4.1 Systematic Approach to ECG
Calculation of heart rate: Average heart rate is generally calculated in lead II. The numbers of predominant complex (QRS) are counted in 3 s (15 large squares, i.e., 75 small squares if machine is running at the speed of 25 mm/s or 30 large squares, i.e., 150 small squares if machine is running at the speed of 50 mm/s) and is multiplied by 20 to get heart rate per minute. This is the simplest way of calculating heart rate.
Determining cardiac rhythm: In normal ECG, each complex occurs with a “P” wave followed by a short “P-R” segment followed by “QRS” followed by, S-T segment and finally T wave. If there is “P” wave for every “QRS” complex and “R-R” or “P-R” intervals are of normal duration, then rhythm is said, to be sinus rhythm. For evaluating heart rhythm, lead II strip is examined. In case of frank arrhythmia, gross irregularities are obvious and can be detected even at first sight, while small irregularities need proper attention warranting measurement of “P-R” and “R-R” intervals. In normal sinus rhythms, these intervals (P-R interval and R-R interval) do not vary much from complex to complex.

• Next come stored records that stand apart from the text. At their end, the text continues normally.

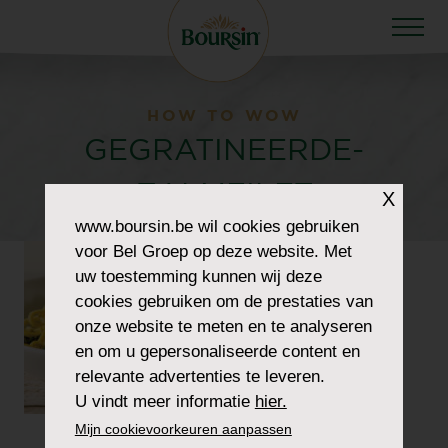
HOW TO WOW
GEGRATINEERDE-
ZALMFILET
X
www.boursin.be
wil cookies gebruiken
voor Bel Groep op deze website. Met
uw toestemming kunnen wij deze
cookies gebruiken om de prestaties van
onze website te meten en te analyseren
en om u gepersonaliseerde content en
relevante advertenties te leveren.
U vindt meer informatie
hier.
Mijn cookievoorkeuren aanpassen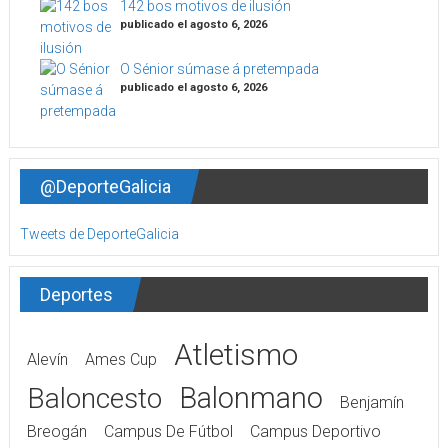
142 bos motivos de ilusión
publicado el agosto 6, 2026
O Sénior súmase á pretempada
publicado el agosto 6, 2026
@DeporteGalicia
Tweets de DeporteGalicia
Deportes
Atletismo
Alevín
Ames Cup
Balonmano
Baloncesto
Benjamín
Breogán
Campus De Fútbol
Campus Deportivo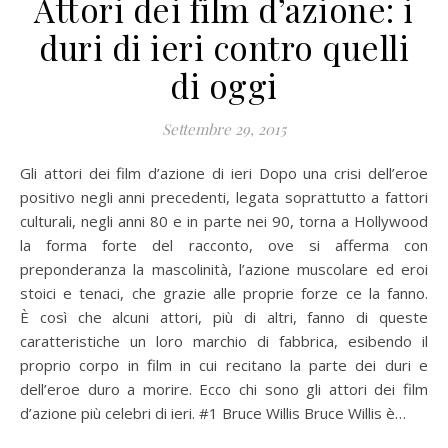
Attori dei film d’azione: i
duri di ieri contro quelli
di oggi
Settembre 29, 2015
Gli attori dei film d’azione di ieri Dopo una crisi dell’eroe
positivo negli anni precedenti, legata soprattutto a fattori
culturali, negli anni 80 e in parte nei 90, torna a Hollywood
la forma forte del racconto, ove si afferma con
preponderanza la mascolinità, l’azione muscolare ed eroi
stoici e tenaci, che grazie alle proprie forze ce la fanno.
È così che alcuni attori, più di altri, fanno di queste
caratteristiche un loro marchio di fabbrica, esibendo il
proprio corpo in film in cui recitano la parte dei duri e
dell’eroe duro a morire. Ecco chi sono gli attori dei film
d’azione più celebri di ieri. #1 Bruce Willis Bruce Willis è…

Measuring the amplitude and duration: Amplitude and duration of waves (“P,” “QRS,” “T”), segments (P-R segment, S-T segment) and intervals (“P-R” interval, “R-R” interval, “Q-T” interval) are to be measured in each electrocardiogram. Generally these measurements are recorded in lead II. But other leads (I, III, aVR, aVL, and aVF) are also analyzed for confirming the changes in lead II in confusing situations and determining mean electrical axis on frontal plane, etc. Some of this information is available on the ECG strip obtained through automatic ECG machines. Measurement procedure of amplitude, duration of waves, segments, and intervals is given in Chap. 3.
“P” wave—Amplitude and duration of “P” is measured. In dogs “P” wave may be positive, notched, biphasic, or negative depending on the lead (Fig. 4.1). In lead II, normal “P” wave is small, rounded, and positive, or it may be M-shaped. It is negative (−ve) in lead aVR and avL. Sometimes biphasic “P” is seen possibly owing to shift of pace maker site.
P-R interval—It is measured from the beginning of the “P” to the beginning of the “Q” (Fig. 4.2). Generally P-R interval is approximately same from complex to complex. Variation in P-R interval from beat to beat indicates arrhythmia.
“Q” wave—It is a first negative deflection after “P” wave, and it reflects right ventricle depolarization (Fig. 4.3).
“R” wave—In QRS complex it is the first positive deflection indicating depolarization of left ventricle (Fig. 4.4).